I have. It was one of the first things I considered, and the fact that it was resurrects questions I’m not sure I want to answer; compromises I’d long thought of as made and gone. The truth is, if she is what she claims to be, she’s publicity gold. No, we don’t just experiment on prisoners. Yes, we value consent. This is the greatest scientific experiment in human history, and anyone can take part.
Except it’s not going to happen. There are bleeding hearts enough for actual killers. No one’s going to let an innocent young woman sacrifice herself in such a way—especially not a pretty one. It doesn’t matter what her tests say. The press would find something—some obscure diagnosis, some traumatic event—to explain why she’s asking for this. It wouldn’t even have to be true. It would just have to sound true—news broadcasts plausible enough for society to swallow.
“I’m thinking more of a poison pill,” I say.
If she were a murderer this would be opportunity and justice, the chance for a new life—an old life. But she’s not a murderer, so it’s suicide and exploitation. Demography limits a lot of things unfairly—definitions most of all.
1958
I’m not a racist. I don’t say my best friend is a Negro, but they’re fine people, some of them, in their way. Fine people. And Tuskegee will help them, too. I’m afraid maybe people won’t understand that. That they’ll think we chose to experiment on Negros just to benefit ourselves. They won’t understand that if I were in it for the benefit, I could be working at a university, in the private sector. I could be working a job where I could talk about my work to everyone and get recognition for it. Instead, my contribution is made in silence, mostly, and with no credit, and having to hide my own damn diary. I’m not complaining because it’s the work that’s important, not me.
I’m just saying: Negros will profit from Tuskegee, too.
“I can’t help you.” There’s a temptation to tell her to go to the Ethics Board, but if Marcheline had considered that a viable option, she wouldn’t be here with fake blood on her hands, pretending to be someone she’s not.

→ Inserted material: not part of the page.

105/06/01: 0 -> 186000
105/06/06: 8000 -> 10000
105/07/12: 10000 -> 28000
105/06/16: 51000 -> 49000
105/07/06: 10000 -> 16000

“You could if you wanted to.”
It’s true. I could. If I were prepared to accept the consequences, I could give her the past life that she so inexplicably wants. And the truth is, if I could somehow avoid those consequences, it would be a real temptation. But I wouldn’t be able to get away with it, and temptation is a small and fragile thing when set against self-interest. “I do want to, but not enough.”
I need this job.
“It’s a foolish thing to give a hammerstone to a murderer,” she says, on her knees with her lesson materials scattered about her. “It gives us hope.”
If she used it on me, she’d qualify, alright. They’d take her in, wipe her memory, and send her down to a planet to illustrate the difference between animal and man—the borderlines of human development.
1958
In an ideal world, no one will ever know. In an ideal world, this is the compromise that safeguards our work.

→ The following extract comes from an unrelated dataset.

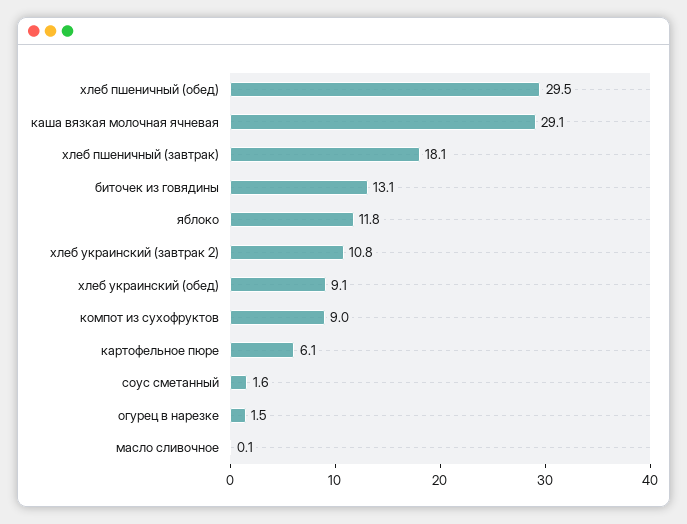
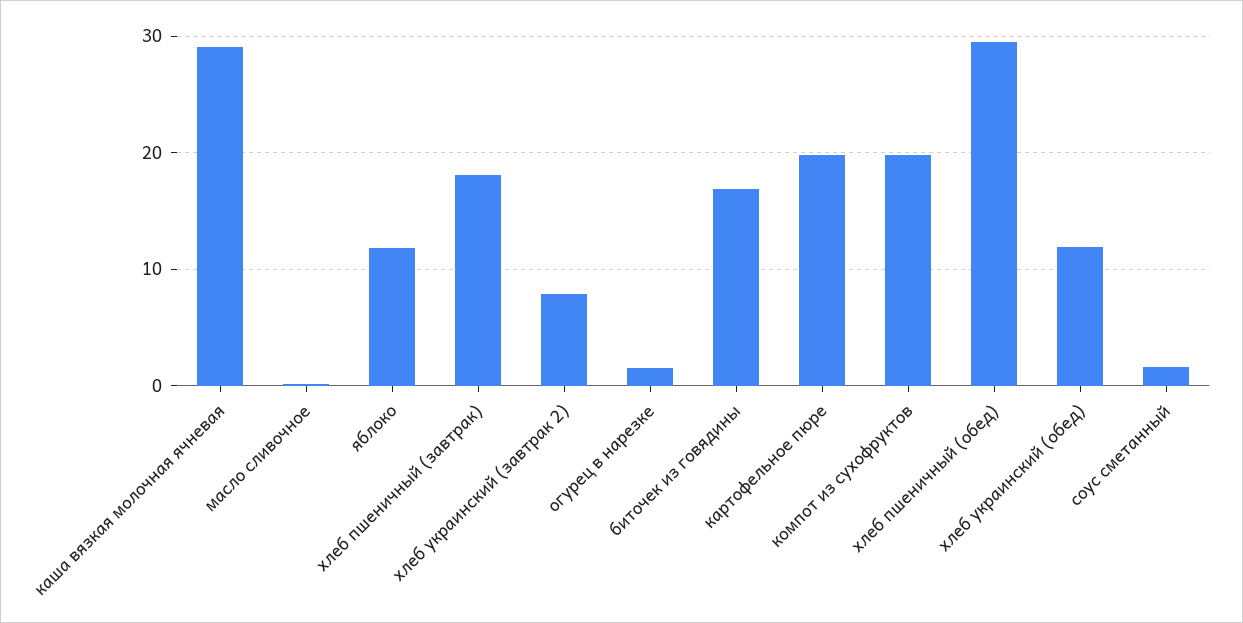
биточек из говядины: 13.1 -> 17
хлеб украинский (завтрак 2): 10.8 -> 8
хлеб украинский (обед): 9.1 -> 12
компот из сухофруктов: 9 -> 20
картофельное пюре: 6.1 -> 20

“But you’re not a murderer, Marcheline,” I tell her. “No more than I am.”
1958
We’re not murderers. We’re not. I’m not. Murder is a savage and criminal thing.

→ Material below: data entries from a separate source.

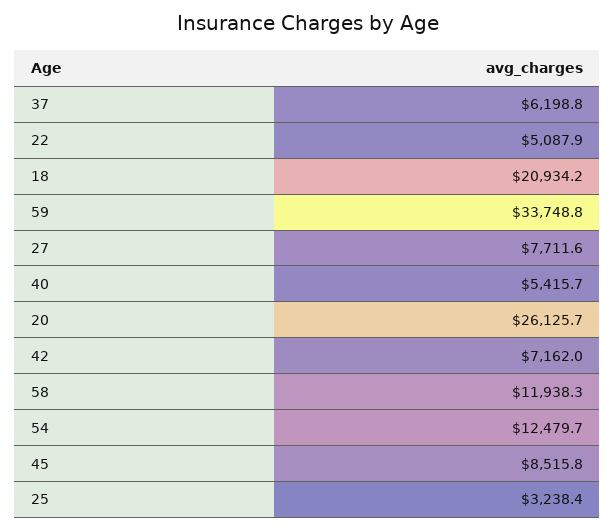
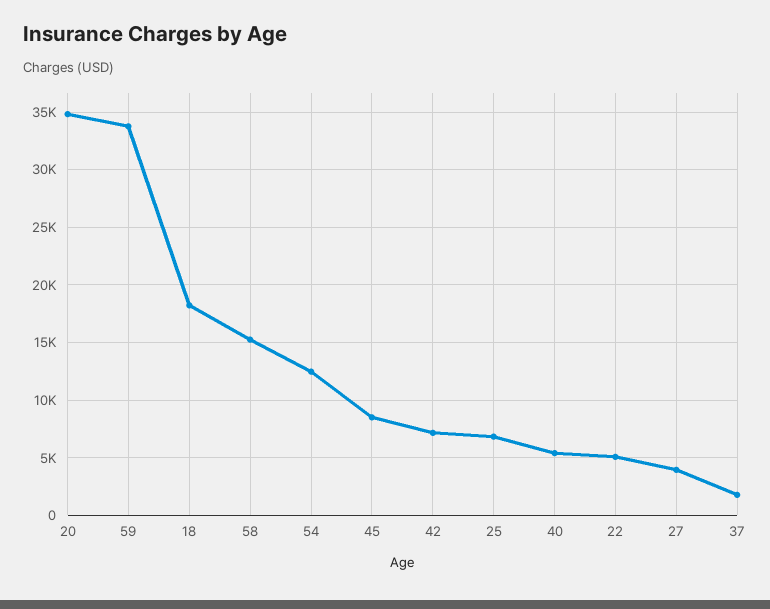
37: 6198.8 -> 2000
18: 20934.2 -> 18000
27: 7711.6 -> 4000
20: 26125.7 -> 35000
58: 11938.3 -> 15000
25: 3238.4 -> 7000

It’s syphilis that’s killing them. It’s ignorance and lack of self-control. I don’t say that to blame. We are what we are.
You can’t fight what nature makes you. You can only make use of it.
Perhaps that’s what a past life is for her, and Pliocene—a way to remove the contemplation of future acts. A way to forget what she wants, and to have it all at once. Possibilities narrowing down and down until shameful desire cuts off every possible route but one, and the weaker members of the herd are set out before her.
It is a hard thing—to be so compelled to kill in a society that thinks itself evolved beyond such primitive acts. To know that compulsion for the throwback that it is, and to search for ways to force that predatory drive to adapt, to find something more than murder—or some way to excuse it.
When I smile at that spotted face, at the temptation and need and blood behind her eyes, I know she sees me as a mirror.
“Have you ever considered a career in the sciences?” I say.